STEPHANOPOULOS: Fair enough, but that -- he did that and that hurt Hillary Clinton, right? OK.

CHRISTIE: (Inaudible) hurt the process (inaudible).

ABRAMS: That’s fine, it hurt the process, it hurt Hillary Clinton, but it didn’t hurt Donald Trump and the notion that now that they’re saying oh well the reason James Comey was fired is because what he did was so unfair to Hillary Clinton. Right? That’s the argument. That’s the argument.

CHRISTIE: Was it -- was it absolute misuse of the authority of his office, that’s a -- listen, now as a -- as a former governor, that’s a perfectly acceptable reason whether it hurt me politically or not.

STEPHANOPOULOS: (Inaudible) coming into office, not a reason to fire him four months after the fact.

CHRISTIE: Oh, you know, listen, as we -- as we’ve discussed before, George, the transition was not quite a smooth running machine. And so those decisions maybe shouldn’t (ph) have been made.

I will tell you this, I recommended to the president elect at that time that if you’re going to fire Comey, do it now, meaning in the transition period between November and January.

STEPHANOPOULOS: One thing, and Mayor Giuliani didn’t want to go too deep into this, it does appear now that the FBI had -- there was no misconduct in the use of this FBI informant.

ABRAMS: Well look, and also Giuliani’s saying well you know, we’ve been -- for a year we haven’t gotten information on this. Why would they get information on this? I mean this informant, right, is working -- let’s say is working in conjunction with the FBI in whatever context.

Why would they turn it over? This is an ongoing, active investigation, and there’s zero, zero to indicate that there was anything improper about this.
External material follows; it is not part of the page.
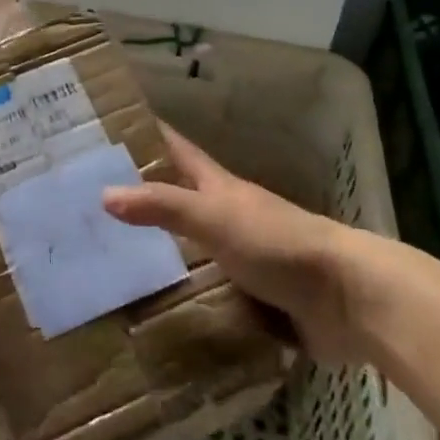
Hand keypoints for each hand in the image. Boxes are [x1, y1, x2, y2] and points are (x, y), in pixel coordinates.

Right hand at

I mean calling it SpyGate (ph) doesn’t necessarily mean that there is a quote, unquote, spy involved as opposed to what see everyday in the --


STEPHANOPOULOS: -- evaporating.

CHRISTIE: Well listen, I -- I think, again, this is one of those shifting sands arguments that’s going to change over the course of time and maybe go away. Unless you conduce -- misconduct by the FBI, which we have no evidence of yet in any way, I will tell you as a prosecutor, I wouldn’t have turned it over, that information to the other side.

STEPHANOPOULOS: To -- to the president.

CHRISTIE: No, I wouldn’t have. I mean, you know, the thing I said I -- that I always loved the most about being a U.S. attorney was only I knew what I knew. Bob Mueller understands that and -- and so does the FBI.

So you don’t -- you don’t willy-nilly turn that stuff over, you just don’t. If at some point you see misconduct you would, but you don’t do that (inaudible).

ABRAMS: I don’t know if it’s shifting sands or just throwing sand, that’s what it sort of feels like more to me.

CHRISTIE: Could be either.

ABRAMS: Yes, yes.

CHRISTIE: Could be either.

STEPHANOPOULOS: Rudy left often the possibility of the president pardoning himself, even though he says he doesn’t expect him to do it, he would have the right to do it.

CHRISTIE: Listen, there’s no way that’ll happen, and the reason it won’t is because then it becomes a political problem, George. If the president were to pardon himself, he’ll get impeached.